Auch wenn eine große Verspätung etwas anderes ist als eine Annullierung, so können deren Folgen Passagiere genauso hart treffen. Daher haben Passagiere grundsätzlich auch bei einer Flugverspätung von mindestens drei Stunden einen Anspruch auf eine Ausgleichszahlung nach der EU-Fluggastrechteverordnung.

 

AG Frankfurt a.M., Urteil vom 31.08.2006, Az 30 C 1370/06-25

(zu finden mit der Google-Suche unter "30 C 1370/06-25 reise-recht-wiki")

 

Nebel kann ein außergewöhnlicher Umstand sein, der von einer Airline nicht zu umgehen ist und einen Start unmöglich macht. Allerdings muss die Fluggesellschaft darlegen, wie genau sich der Nebel auf den verspäteten Flug auswirkte. Kann sie das nicht, muss sie den Passagieren eine Ausgleichszahlung erbringen.

 

BGH, Urteil vom 14.10.2010, Az Xa ZR 15/10

(zu finden mit der Google-Suche unter "Xa ZR 15/10 reise-recht-wiki")

 

Wenn ein Flug wegen schlechten Wetters annulliert wurde, muss die Airline mehr darlegen als die Tatsache, dass dies bereits bei anderen Flügen notwendig war. So muss sie etwa belegen, welche Möglichkeiten sie gehabt hätte, etwa eine Ersatzmaschine starten zu lassen oder auf bessere Wetterbedingungen zu warten.

 

 

Beantwortet von (6,200 Punkte)
Bearbeitet von
–2 Punkte
600 EUR pro Person ist doch Quatsch, das kann man nur nach der EU Richtlinie 261/2004 fordern, aber das geht bei Etihad gerade nicht, weil Etihad keine Fluggesellschaft aus Europa ist. Damit sind auch die ganzen Urteile, die Du hier zitierst hinfällig, weil die sich alle auf die EU Richtlinie 261/2004 beziehen.

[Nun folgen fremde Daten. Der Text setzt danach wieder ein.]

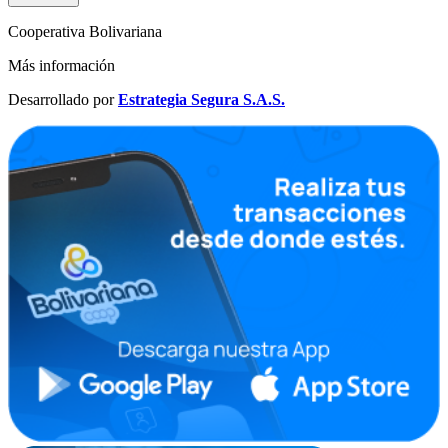
Cooperativa Bolivariana
Más información
Desarrollado por
Estrategia Segura S.A.S.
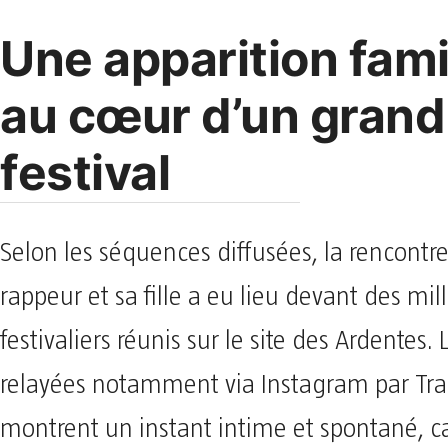
Une apparition fami
au cœur d’un grand
festival
Selon les séquences diffusées, la rencontre
rappeur et sa fille a eu lieu devant des mill
festivaliers réunis sur le site des Ardentes.
relayées notamment via Instagram par Tra
montrent un instant intime et spontané, ca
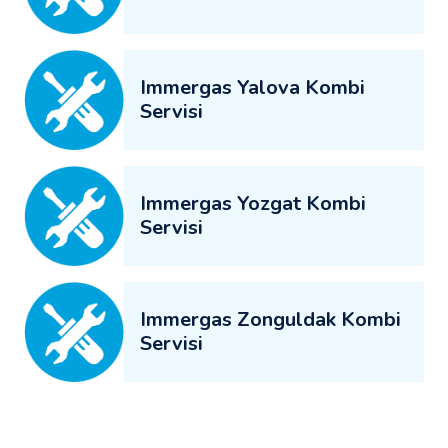
Immergas Yalova Kombi
Servisi
Immergas Yozgat Kombi
Servisi
Immergas Zonguldak Kombi
Servisi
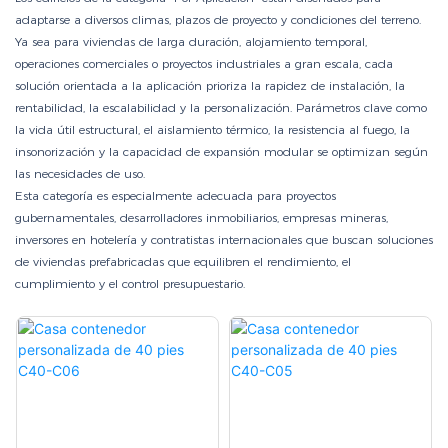
adaptarse a diversos climas, plazos de proyecto y condiciones del terreno.
Ya sea para viviendas de larga duración, alojamiento temporal,
operaciones comerciales o proyectos industriales a gran escala, cada
solución orientada a la aplicación prioriza la rapidez de instalación, la
rentabilidad, la escalabilidad y la personalización. Parámetros clave como
la vida útil estructural, el aislamiento térmico, la resistencia al fuego, la
insonorización y la capacidad de expansión modular se optimizan según
las necesidades de uso.
Esta categoría es especialmente adecuada para proyectos
gubernamentales, desarrolladores inmobiliarios, empresas mineras,
inversores en hotelería y contratistas internacionales que buscan soluciones
de viviendas prefabricadas que equilibren el rendimiento, el
cumplimiento y el control presupuestario.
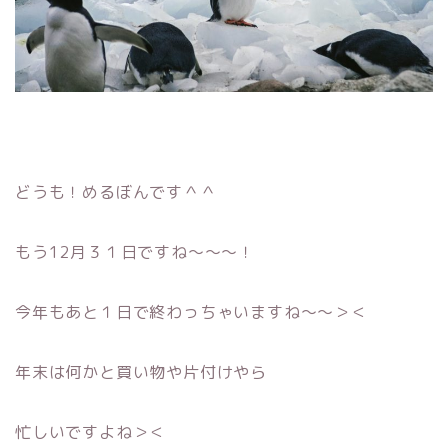
どうも！めるぼんです＾＾
もう12月３１日ですね〜〜〜！
今年もあと１日で終わっちゃいますね〜〜＞＜
年末は何かと買い物や片付けやら
忙しいですよね＞＜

Der Fall ist kompliziert. Es wäre schön, wenn sich hier ein Rechtsanwalt oder Spezialist findet, der mal Licht in die Sache bringt.
Vielen Dank für den Hinweis, Ihr Einwand ist natürlich richtig. Allerdings gibt es in der Rechtsprechung noch Stimmen, die einen Hin- und Rückflug als einheitlicher Flug werten (zustimmend etwa AG Frankfurt a.M., Urteil vom 21.09.2006, Az 30 C 1565/06-25; ablehnend jedoch AG Düsseldorf, Urteil vom 08.04.2008, Az 23 C 14910/07). Da inzwischen der BGH dazu neigt, hier unterschiedliche Flüge anzunehmen, ist allerdings ein Anspruch nach der EU-Fluggastrechteverordnung tatsächlich sehr unwahrscheinlich. Für den Fall, dass der Fragesteller hier beide Flüge zeitgleich gebucht hatte - was ja nicht ungewöhnlich ist - habe ich meine Antwort der Vollständigkeit halber angepasst.